Thirty media professionals from Karamoja, Soroti, Mbale and Kapchorwa were trained on fundamental freedoms and women’s empowerment from 26 to 28 June 2019.
Friday 28 June 2019 (Kapchorwa) – OHCHR in partnership with the Uganda Human Rights Commission (UHRC) organized the three days training in Kapchorwa with an aim to ensure the furtherance of public freedoms and women’s empowerment through media reporting. Participants followed thematic sessions and carried out practical exercises on human rights principles and standards applicable to public freedoms, mainly freedom of expression, as well as on gender-sensitive reporting; State obligations to ensure the realisation of human rights; and international, regional and national mechanisms for the protection of journalists and media professionals, amongst others.
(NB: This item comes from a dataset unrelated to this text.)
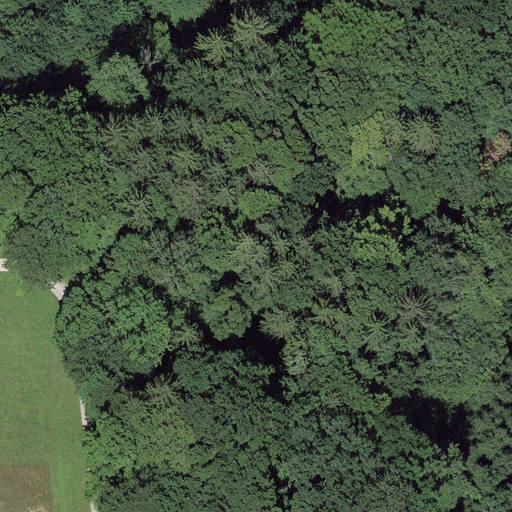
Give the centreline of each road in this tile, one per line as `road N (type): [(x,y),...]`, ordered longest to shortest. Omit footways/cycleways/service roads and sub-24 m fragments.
road 1 (track): [(511,209),(241,228),(96,257),(0,265)]
road 2 (track): [(34,264),(69,299),(78,323),(98,511)]
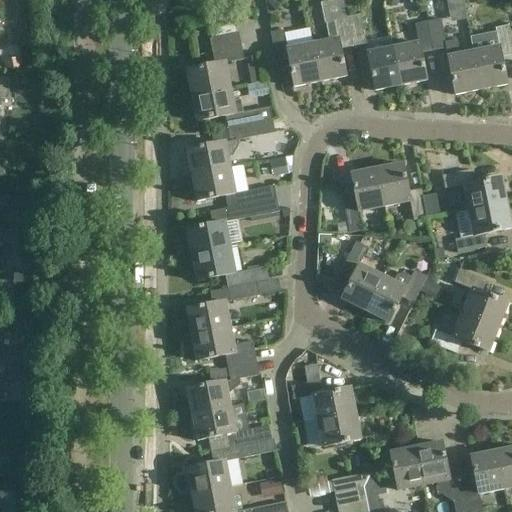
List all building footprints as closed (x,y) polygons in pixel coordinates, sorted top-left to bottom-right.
[(338,40),(313,45),(320,83),(346,78),(341,50),(353,47),(348,19),(347,19),(343,0),(342,0),(320,4),(324,24),(335,22),(338,40)] [(361,16),(348,19),(353,47),(365,45),(366,50),(367,50),(361,16)] [(455,96),(481,91),(473,53),(459,56),(457,41),(446,43),(441,20),(428,22),(434,51),(446,49),(448,58),(455,96)] [(418,44),(393,49),(401,87),(427,81),(421,54),(434,51),(428,22),(415,25),(418,44)] [(471,39),(473,53),(481,91),(507,86),(502,58),(511,55),(511,43),(509,27),(495,29),(496,34),(471,39)] [(294,88),(320,83),(313,45),(288,50),(284,31),(270,34),(276,63),(289,60),(294,88)] [(192,97),(230,90),(225,64),(244,60),(238,34),(209,40),(215,66),(187,71),(192,97)] [(375,92),(401,87),(393,49),(367,54),(375,92)] [(0,100),(9,101),(9,80),(0,79),(0,100)] [(230,90),(192,97),(197,123),(225,118),(227,130),(271,121),(268,108),(242,113),(240,102),(233,104),(230,90)] [(243,94),(245,106),(266,102),(263,90),(243,94)] [(230,143),(237,142),(274,134),(271,121),(227,130),(230,142),(230,143)] [(230,143),(230,142),(187,150),(192,177),(230,169),(228,160),(231,159),(238,149),(237,142),(230,143)] [(403,165),(377,170),(384,208),(410,203),(413,222),(427,219),(421,190),(409,193),(403,165)] [(230,169),(192,177),(197,203),(225,198),(227,210),(276,200),(274,187),(235,194),(230,169)] [(359,213),(384,208),(377,170),(351,175),(356,203),(344,205),(349,235),(363,232),(359,213)] [(463,187),(469,212),(506,204),(501,178),(473,184),(471,171),(442,177),(445,191),(463,187)] [(279,213),(276,200),(227,210),(209,213),(211,226),(226,223),(226,224),(279,213)] [(506,204),(469,212),(474,237),(455,241),(457,255),(487,249),(484,236),(511,230),(506,204)] [(0,263),(2,264),(2,232),(11,232),(11,208),(0,207),(0,263)] [(192,257),(231,249),(226,224),(226,223),(187,231),(192,257)] [(365,312),(382,277),(360,266),(368,249),(355,243),(342,269),(354,275),(341,300),(365,312)] [(231,249),(192,257),(194,265),(197,282),(225,277),(227,289),(256,284),(268,281),(268,280),(266,269),(236,274),(234,265),(231,249)] [(472,291),(462,314),(499,329),(508,305),(481,294),(486,282),(458,271),(453,284),(472,291)] [(393,283),(382,277),(365,312),(389,324),(401,299),(413,305),(426,278),(414,272),(411,278),(403,274),(396,276),(393,283)] [(209,293),(212,305),(225,303),(225,304),(259,297),(256,284),(227,289),(209,293)] [(187,310),(192,336),(230,329),(225,304),(225,303),(212,305),(187,310)] [(499,329),(462,314),(453,339),(435,332),(429,345),(458,356),(458,355),(462,343),(489,354),(499,329)] [(235,354),(230,329),(192,336),(197,363),(225,357),(227,369),(256,364),(254,351),(235,354)] [(0,391),(3,392),(3,383),(19,383),(19,337),(0,337),(0,391)] [(259,377),(256,364),(227,369),(230,382),(228,382),(228,383),(259,377)] [(247,398),(261,394),(256,379),(243,383),(247,398)] [(312,398),(317,423),(355,415),(350,389),(322,395),(320,382),(291,388),(293,402),(312,398)] [(192,416),(230,409),(225,384),(226,383),(225,383),(187,390),(192,416)] [(233,424),(230,409),(192,416),(197,442),(225,437),(227,449),(256,443),(272,440),(269,427),(243,432),(241,422),(233,424)] [(360,441),(355,415),(317,423),(323,449),(360,441)] [(225,462),(225,463),(259,456),(256,443),(227,449),(210,452),(213,465),(225,462)] [(451,491),(450,485),(442,444),(416,449),(423,486),(437,484),(439,494),(453,502),(454,511),(468,511),(463,488),(451,491)] [(397,492),(423,486),(416,449),(390,454),(397,492)] [(511,449),(496,452),(503,490),(511,488),(511,449)] [(503,490),(496,452),(470,458),(476,486),(463,488),(468,511),(482,511),(479,495),(503,490)] [(192,496),(230,488),(225,463),(225,462),(213,465),(187,470),(192,496)] [(0,511),(13,511),(13,481),(0,480),(0,511)] [(265,488),(268,503),(286,500),(284,485),(265,488)] [(234,511),(230,488),(192,496),(195,511),(286,511),(285,504),(244,511),(234,511)] [(334,494),(334,495),(336,507),(365,502),(363,489),(334,494)] [(367,511),(365,502),(336,507),(337,511),(367,511)]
“The media and journalism have a critical role to play in the dissemination of information and fostering of public debates on human rights-related issues, and more importantly, highlighting allegations of human rights violations amidst difficulties and challenges,” Emmanuel Bryma MOMOH, speaking on behalf of the OHCHR Uganda Country Representative, pointed out at the opening of the training. He urged participants to endeavour to make human rights issues news in their own right and not only when associated with other news. Expressing the need for more human rights reporting in the media, Momoh challenged participants to inform themselves on Uganda’s international and regional human rights obligations and commitments, as well as the available national institutions and mechanisms charged with their implementation.
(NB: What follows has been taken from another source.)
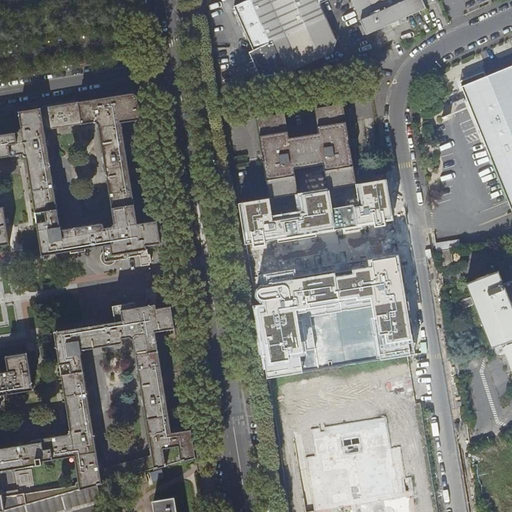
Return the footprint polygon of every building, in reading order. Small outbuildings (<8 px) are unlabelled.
[(254,50),(273,42),(253,0),(247,0),(234,6),(254,50)] [(253,0),(273,42),(326,19),(319,3),(326,0),(253,0)] [(351,0),(366,34),(397,20),(405,17),(425,8),(421,0),(351,0)] [(326,19),(273,42),(287,73),(333,53),(336,41),(326,19)] [(273,42),(254,50),(249,52),(261,77),(287,73),(273,42)] [(511,65),(457,90),(511,213),(511,65)] [(195,457),(191,430),(171,433),(155,332),(176,327),(171,306),(156,308),(155,299),(157,298),(155,290),(153,290),(153,288),(145,290),(146,300),(113,306),(116,322),(55,332),(71,430),(68,434),(56,436),(55,434),(49,435),(49,437),(31,440),(31,443),(23,444),(23,443),(17,444),(17,446),(0,448),(0,156),(11,155),(11,157),(18,156),(18,154),(22,153),(26,157),(42,255),(103,245),(104,251),(101,254),(100,258),(101,262),(102,264),(107,266),(111,266),(114,264),(116,259),(140,256),(141,267),(149,265),(149,263),(151,263),(150,254),(147,255),(146,244),(160,243),(156,220),(136,223),(121,122),(140,119),(136,99),(131,94),(18,112),(21,128),(18,132),(0,135),(0,511),(96,485),(133,475),(146,471),(195,457)] [(355,184),(342,105),(315,109),(319,133),(288,138),(284,113),(257,118),(270,198),(297,193),(293,168),(323,163),(327,188),(355,184)] [(270,198),(238,203),(245,244),(393,220),(386,179),(355,184),(358,202),(330,207),(327,188),(297,193),(300,214),(273,218),(270,198)] [(2,206),(0,206),(0,245),(9,244),(2,206)] [(453,267),(450,252),(441,254),(444,268),(453,267)] [(264,274),(266,284),(257,286),(259,296),(260,303),(254,305),(268,380),(380,360),(415,353),(397,255),(367,260),(368,266),(353,269),(353,273),(336,276),(335,270),(297,277),(296,268),(264,274)] [(466,285),(471,299),(475,307),(491,349),(511,341),(511,281),(503,285),(498,273),(466,285)] [(463,311),(475,307),(471,299),(460,303),(463,311)] [(5,355),(7,371),(0,371),(0,395),(33,390),(27,352),(5,355)] [(412,387),(411,378),(391,381),(392,390),(412,387)] [(386,422),(311,434),(315,456),(305,458),(314,511),(411,511),(409,496),(414,495),(411,476),(406,477),(401,446),(391,448),(386,422)] [(146,471),(133,475),(136,485),(149,481),(146,471)] [(96,485),(0,511),(53,511),(102,499),(96,485)] [(175,511),(174,503),(153,506),(153,511),(175,511)]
On behalf of the Uganda Human Rights Commission, Ogwang Christopher, Head of the Commission’s Karamoja regional office highlighted the key role media professionals have to play in the promotion and protection of human rights and fundamental freedoms in particular. He expressed the Commission’s readiness to continue to support efforts that contribute to strengthening the capacities of key actors to improve human rights promotion and protection while appreciating the cooperation with OHCHR towards the organisation of the training.
The Uganda Media Women’s Association (UMWA) also supported the training technically through facilitating sessions on the rights and duties of media professionals according to professional ethics, and on gender-sensitive reporting.
Participants expressed appreciation for the training and appealed for more regular training and follow-up including for media professionals in other districts. “The training gave us important insights into fundamental freedoms, women’s rights and gender issues, but also on our responsibility towards our personal safety and security. This will greatly change the way we report,” Sister Atim Sylvia of Radio Maria Moroto, told the organizers. Another participant, Stanley Ebele of the Voice of Karamoja, Kotido said, “learning how to frame our stories from a human rights angle was a key aspect of the training. This will help give a human face to our stories and draw more public interest.”